WHAT TO WORK ON → Repeat every entry word for word, but leave the images out of your copy.

LISTED ENTRIES →
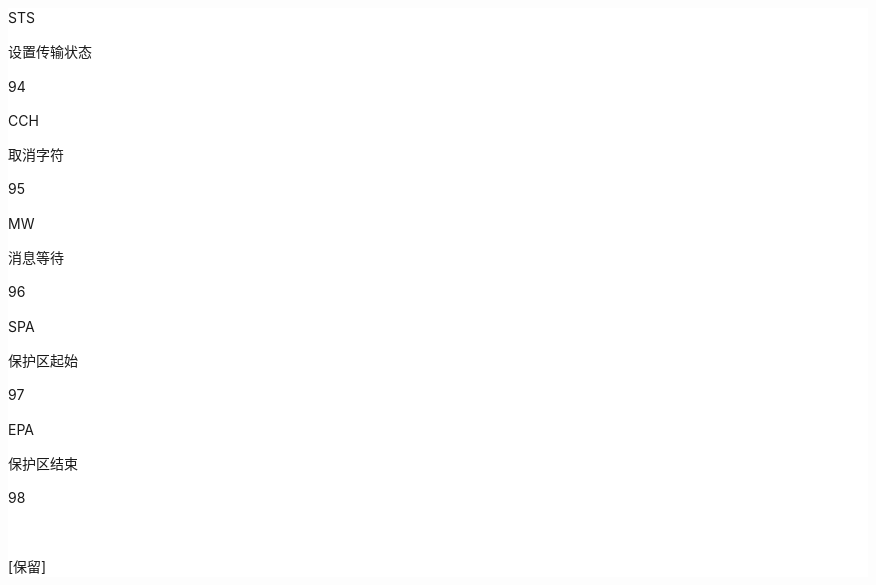 </td>
<td>
<p align="left">STS</p>
</td>
<td>
<p align="left">设置传输状态</p>
</td>
</tr>
<tr>
<td>
<p align="left">94</p>
</td>
<td>
<p align="left">CCH</p>
</td>
<td>
<p align="left">取消字符</p>
</td>
</tr>
<tr>
<td>
<p align="left">95</p>
</td>
<td>
<p align="left">MW</p>
</td>
<td>
<p align="left">消息等待</p>
</td>
</tr>
<tr>
<td>
<p align="left">96</p>
</td>
<td>
<p align="left">SPA</p>
</td>
<td>
<p align="left">保护区起始</p>
</td>
</tr>
<tr>
<td>
<p align="left">97</p>
</td>
<td>
<p align="left">EPA</p>
</td>
<td>
<p align="left">保护区结束</p>
</td>
</tr>
<tr>
<td>
<p align="left">98</p>
</td>
<td>
<p align="left">&nbsp;</p>
</td>
<td>
<p align="left">[保留]</p>
</td>
</tr>
<tr>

COMPLETED TASK →
 </td>
<td>
<p align="left">STS</p>
</td>
<td>
<p align="left">设置传输状态</p>
</td>
</tr>
<tr>
<td>
<p align="left">94</p>
</td>
<td>
<p align="left">CCH</p>
</td>
<td>
<p align="left">取消字符</p>
</td>
</tr>
<tr>
<td>
<p align="left">95</p>
</td>
<td>
<p align="left">MW</p>
</td>
<td>
<p align="left">消息等待</p>
</td>
</tr>
<tr>
<td>
<p align="left">96</p>
</td>
<td>
<p align="left">SPA</p>
</td>
<td>
<p align="left">保护区起始</p>
</td>
</tr>
<tr>
<td>
<p align="left">97</p>
</td>
<td>
<p align="left">EPA</p>
</td>
<td>
<p align="left">保护区结束</p>
</td>
</tr>
<tr>
<td>
<p align="left">98</p>
</td>
<td>
<p align="left">&nbsp;</p>
</td>
<td>
<p align="left">[保留]</p>
</td>
</tr>
<tr>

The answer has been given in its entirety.